If even that is too intimidating for you right now, you can start smaller by simply smiling at people when you pass by them. It will be awkward at first, not everyone will smile back or notice, but it's a small gesture that most people would interpret as kind. It's also an incredibly quick interaction that you're not "tied down" to. If it was awkward, who cares? You've walked past each other and the interaction ceases to impact you.
Whenever I talk to women, it's usually mundane small talk about pets or food, because every bitch has something to say about pets or food. They love to whip out their phone and show pictures of their pets, it's a good way to make them feel at ease and in a positive mood. Women love to be complimented, especially if you do not do it in a way that comes across as flirtatious. Commenting something positive about their clothing is the easiest way to talk to a woman. If you can relay to her, "my friend has a similar style, her room is like one massive closet lol" (its stupid but just lie) or in some way imply that you're surrounded by other females, you seem less like a "creeper dude" and more like a genuine guy who had something genuinely nice to say. The moment a woman knows you're talking to her because you want to make her your girlfriend, she will become annoyed and want to leave. That's why I don't suggest you start approaching women to compliment them, you seem too antsy for a girlfriend and it's clear you have your expectations set too high the moment you interact with a female (e.g. ashleys a bitch for not answering my phone calls, jap girl will surely get on the fediverse to talk to me since I sent her one message). By complimenting a girl in your current state, I'm pretty sure you would come across as your intentions being too obvious for the female you're talking to. No offense but just trying to give helpful goals to set for yourself in the future. I would also set your expectations that at least 80% of your girl interactions will go nowhere. This goes for even if you were a chad, it's impossible to turn every interaction into a winner. We just don't know what the female has going on in her life. Maybe she's a lesbian, maybe she's about to get engaged to her bf, maybe she's a sex-hating starfish. Instead, go into these interactions for experience, not for an outcome. If you happen to get her number or whatever, great, but if you go into the interaction expecting or hoping for her to become your gf, you've already failed. Your body language, tone, and word choice will show a woman exactly what you want from her, so set your expectations that this interaction is just practice or for fun.

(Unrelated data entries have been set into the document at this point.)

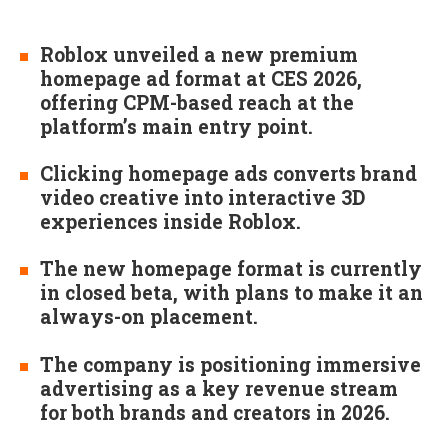
Roblox unveiled a new premium
homepage ad format at CES 2026,
offering CPM-based reach at the
platform’s main entry point.
Clicking homepage ads converts brand
video creative into interactive 3D
experiences inside Roblox.
The new homepage format is currently
in closed beta, with plans to make it an
always-on placement.
The company is positioning immersive
advertising as a key revenue stream
for both brands and creators in 2026.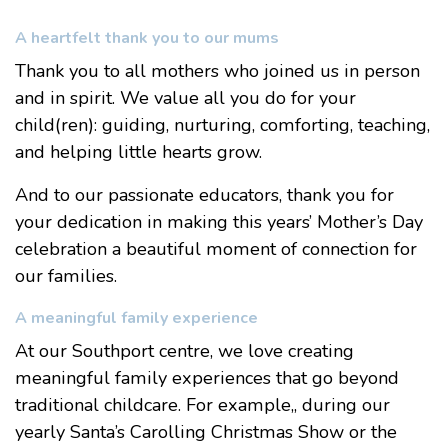
A heartfelt thank you to our mums
Thank you to all mothers who joined us in person
and in spirit. We value all you do for your
child(ren): guiding, nurturing, comforting, teaching,
and helping little hearts grow.
And to our passionate educators, thank you for
your dedication in making this years’ Mother’s Day
celebration a beautiful moment of connection for
our families.
A meaningful family experience
At our Southport centre, we love creating
meaningful family experiences that go beyond
traditional childcare. For example,, during our
yearly
Santa’s Carolling Christmas Show
or the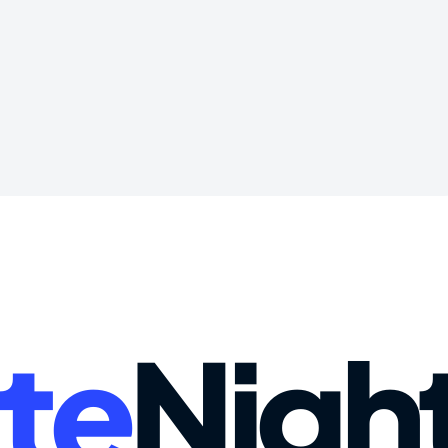
te
Nigh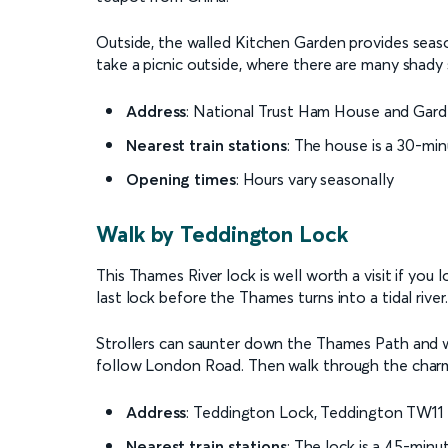
Outside, the walled Kitchen Garden provides seaso
take a picnic outside, where there are many shady s
Address
: National Trust Ham House and Gar
Nearest train stations
: The house is a 30-mi
Opening times
: Hours vary seasonally
Walk by Teddington Lock
This Thames River lock is well worth a visit if you l
last lock before the Thames turns into a tidal river.
Strollers can saunter down the Thames Path and
follow London Road. Then walk through the charm
Address
: Teddington Lock, Teddington TW1
Nearest train stations
: The lock is a 45-min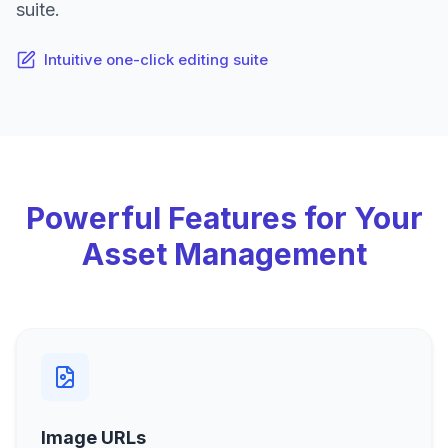
suite.
Intuitive one-click editing suite
Powerful Features for Your
Asset Management
Image URLs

Next time you're standing in line somewhere, start small talk with the person behind you. Even something retarded like the weather is a good way to get you used to talking to people. If you have a dog, start talking that faggot for walks at the park. Dogs are magnets for conversation. Girls always want to pet your dog, especially if its something cute like a chihuahua or wearing a shirt. You have to do some gay shit to attract women sometimes, because women like cute things.

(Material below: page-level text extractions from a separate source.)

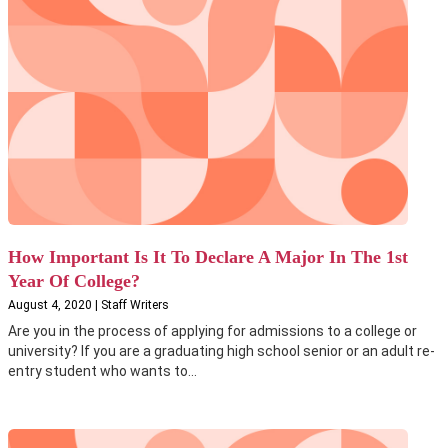
How Important Is It To Declare A Major In The 1st
Year Of College?
August 4, 2020 | Staff Writers
Are you in the process of applying for admissions to a college or
university? If you are a graduating high school senior or an adult re-
entry student who wants to...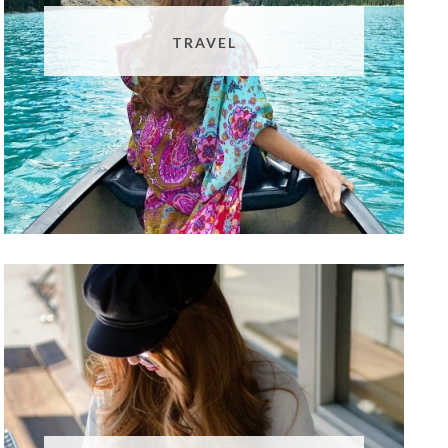
TRAVEL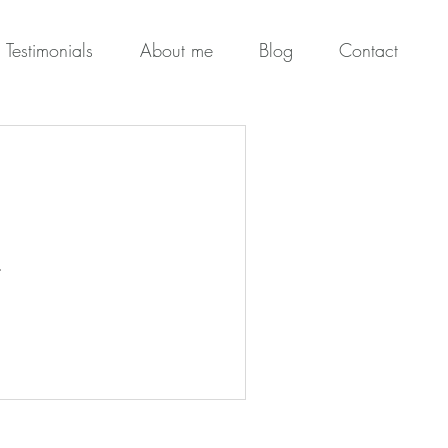
Testimonials
About me
Blog
Contact
.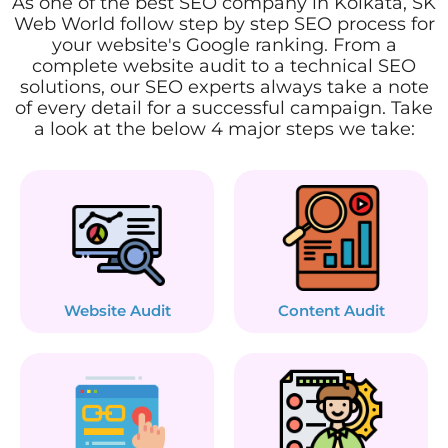
As one of the best SEO company in Kolkata, SK
Web World follow step by step SEO process for
your website's Google ranking. From a
complete website audit to a technical SEO
solutions, our SEO experts always take a note
of every detail for a successful campaign. Take
a look at the below 4 major steps we take:
Website Audit
Content Audit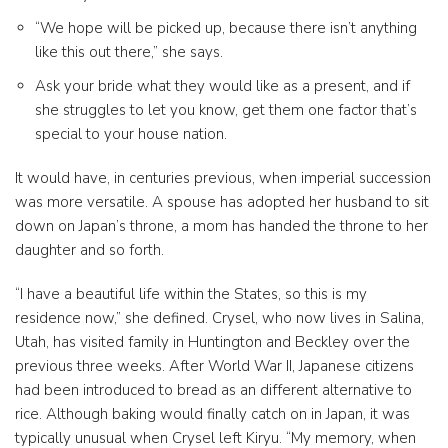
“We hope will be picked up, because there isn’t anything
like this out there,” she says.
Ask your bride what they would like as a present, and if
she struggles to let you know, get them one factor that’s
special to your house nation.
It would have, in centuries previous, when imperial succession
was more versatile. A spouse has adopted her husband to sit
down on Japan’s throne, a mom has handed the throne to her
daughter and so forth.
“I have a beautiful life within the States, so this is my
residence now,” she defined. Crysel, who now lives in Salina,
Utah, has visited family in Huntington and Beckley over the
previous three weeks. After World War II, Japanese citizens
had been introduced to bread as an different alternative to
rice. Although baking would finally catch on in Japan, it was
typically unusual when Crysel left Kiryu. “My memory, when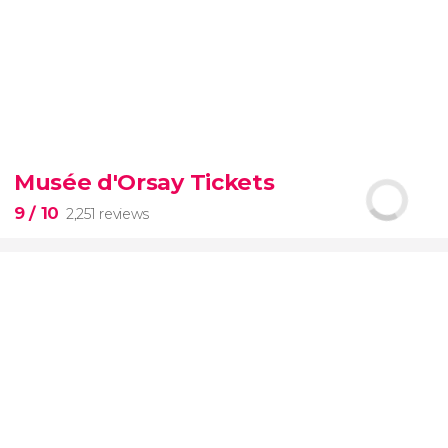
9.30


6,328 reviews
Musée d'Orsay Tickets
official-
9
/ 10
2,251 reviews
priced ticket to SUMMIT One Vanderbilt
9

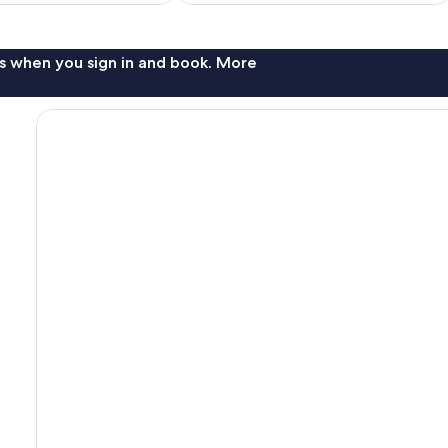
s when you sign in and book. More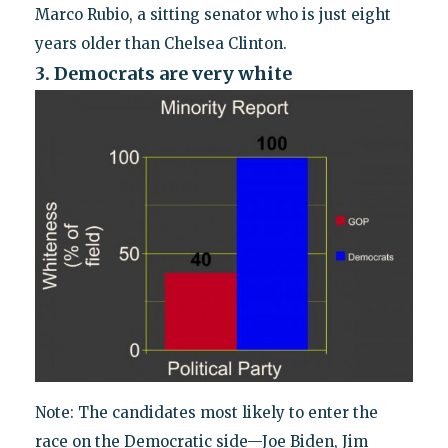
Marco Rubio, a sitting senator who is just eight
years older than Chelsea Clinton.
3. Democrats are very white
Note: The candidates most likely to enter the
race on the Democratic side—Joe Biden, Jim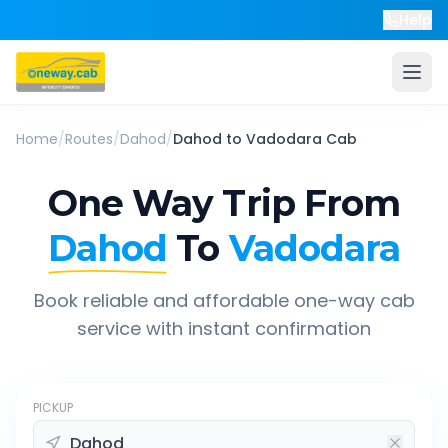
Help
Home
/
Routes
/
Dahod
/
Dahod
to
Vadodara
Cab
One Way Trip From
Dahod
To
Vadodara
Book reliable and affordable one-way cab
service with instant confirmation
PICKUP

For porn, I watch it here and there when I need to bust. I don't have any problem with pornography like some other men do. I use it as a tool, not entertainment. Use it wisely when you need to clear the pipes. If I'm carrying around 200 fluid milliliters of nut because I refuse to watch porn for 10 minutes, I'm going to be thinking about pussy instead of whatever it is I actually want to get done. A nut-carrying, horny, girlfriendless guy approaching a woman will be much more awkward than a sexually relaxed male. My two cents.